Projects
⬗ Developing a prototype of a collocation-aware resource manager in deep learning training context
– In this ongoing project, the focus is on developing a scheduler/resource manager that integrates insights from previous projects. This system is designed to efficiently handle available resources, with workload collocation as a core priority.
⬗ Studying collocating deep learning training tasks on GPUs compute, memory utilization, energy, etc.
– This project, which was part of my PhD thesis, focused on optimizing the efficiency of deep learning training by exploring various GPU collocation methods on NVIDIA hardware. Given the significant computational cost of deep learning, this work analyzed the performance of different strategies, including multiple process submission with multiple streams, the use of NVIDIA's Multi-Process Service (MPS), and the implementation of Multi-Instance GPU (MIG) technology. The findings showed that collocating multiple training runs can significantly enhance training throughput, with potential increases of up to threefold. However, these gains depend on the careful management of GPU memory and compute resources. The project demonstrated that while MIG offers interference-free partitioning, it may lead to suboptimal GPU utilization with dynamic or mixed workloads.

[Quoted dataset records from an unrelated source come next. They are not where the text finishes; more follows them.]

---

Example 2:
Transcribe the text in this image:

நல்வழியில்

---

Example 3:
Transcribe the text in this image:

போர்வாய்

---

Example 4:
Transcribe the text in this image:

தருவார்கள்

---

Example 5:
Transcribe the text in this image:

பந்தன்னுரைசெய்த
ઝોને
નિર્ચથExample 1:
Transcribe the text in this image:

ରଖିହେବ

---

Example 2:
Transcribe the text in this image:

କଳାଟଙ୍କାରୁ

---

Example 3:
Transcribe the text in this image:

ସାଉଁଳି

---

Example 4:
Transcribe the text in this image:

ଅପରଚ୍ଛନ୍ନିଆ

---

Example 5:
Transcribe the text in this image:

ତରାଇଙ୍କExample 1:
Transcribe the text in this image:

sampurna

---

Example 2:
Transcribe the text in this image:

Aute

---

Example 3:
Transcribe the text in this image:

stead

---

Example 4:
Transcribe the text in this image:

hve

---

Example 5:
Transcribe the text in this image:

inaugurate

Overall, the research highlights MPS as the most effective and flexible method for single-user training job submissions, offering valuable guidelines for maximizing GPU performance in deep learning tasks. This work resulted in a workshop paper publication at EuroMLSys 2024, accessible here.
⬗ Compiling, analyzing available profiling, monitoring tools for CPUs and GPUs in the context of deep learning training
– During this project, which was part of my PhD thesis, I gathered and evaluated various profiling and monitoring tools for deep learning training tasks on GPUs. I assessed their advantages, disadvantages, costs, and intrusiveness, and provided guidelines on when, how, and where to use them effectively. Additionally, I conducted an in-depth analysis of the GPU utilization metric, exploring its meaning and implications. This work provided valuable insights into these systems and resulted in a workshop paper publication at EuroMLSys 2023, accessible here.

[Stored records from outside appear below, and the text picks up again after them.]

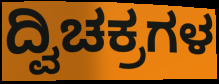
ದ್ವಿಚಕ್ರಗಳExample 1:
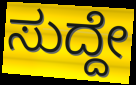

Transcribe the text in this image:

ಸುದ್ದೇ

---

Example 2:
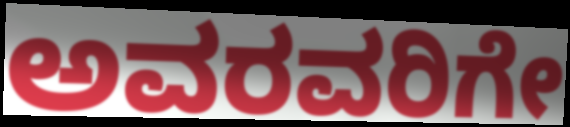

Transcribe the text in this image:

ಅವರವರಿಗೇ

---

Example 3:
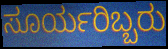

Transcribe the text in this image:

ಸೂರ್ಯರಿಬ್ಬರು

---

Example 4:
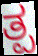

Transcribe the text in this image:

ತ್ಪ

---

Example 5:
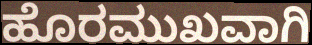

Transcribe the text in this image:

ಹೊರಮುಖವಾಗಿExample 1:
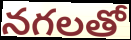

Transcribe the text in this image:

నగలతో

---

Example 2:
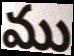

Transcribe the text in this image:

ము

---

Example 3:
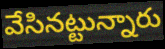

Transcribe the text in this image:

వేసినట్టున్నారు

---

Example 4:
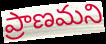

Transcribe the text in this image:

ప్రాణమని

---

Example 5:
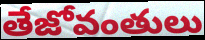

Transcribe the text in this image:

తేజోవంతులుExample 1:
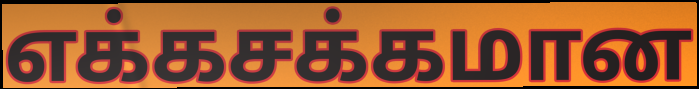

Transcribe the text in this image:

எக்கசக்கமான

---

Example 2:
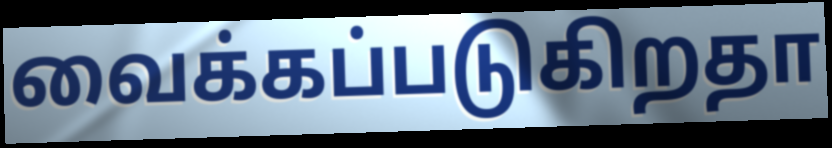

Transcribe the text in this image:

வைக்கப்படுகிறதா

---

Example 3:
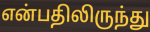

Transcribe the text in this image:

என்பதிலிருந்து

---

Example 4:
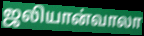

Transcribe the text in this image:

ஜலியான்வாலா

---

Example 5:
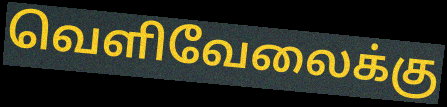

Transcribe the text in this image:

வெளிவேலைக்கு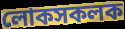
লোকসকলক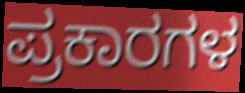
ಪ್ರಕಾರಗಳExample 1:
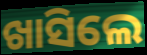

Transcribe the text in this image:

ଖାସିଲେ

⬗ OSM: Off-chip Shared Memory for GPUs
– Contribution to the design and implementation of an innovative on-chip memory handling both the shared memory and L1 data cache accesses. First, Shared memory accesses were logged, which were generated within the GPGPU-Sim simulator, and then studied their locality, liveness, and read-after-write frequency characteristics. Finally, based on the observations, the proposed mechanism was implemented by changing the source code of the GPGPU-Sim simulator. The project resulted in an publication that can be accessed here.
⬗ Cache with different configs
– Implementation of direct-mapped and set-associative caches. The goal was to experiment with different replacement policies and their effect on hit/ miss rate. It can be accessed here.
⬗ Morris Mano's book basic computer
– Implementation of Mano's basic computer in Verilog HDL. It can be accessed here.
⬗ Knowledge dissemination projects
– As one of my hobbies, I work on designing and developing high-quality tutorials for those who want to learn fast and easily. You can check them out on my GitHub, my Medium, and my YouTube pages.
⬗ Web Development Projects
– Experience of being a part of two web development teams as a back-end developer. My tasks were mainly about developing queries for feeding the UI forms with correct data. In addition, I experienced developing APIs for sending data in JSON format. URL Shortener API in Go programming language
⬗ Automizing an archiving system and multiple other processes in Microsoft Office with VB
– Design, and implementation of an efficient archiving system in Excel with VBA regarding the documents type and their transactions.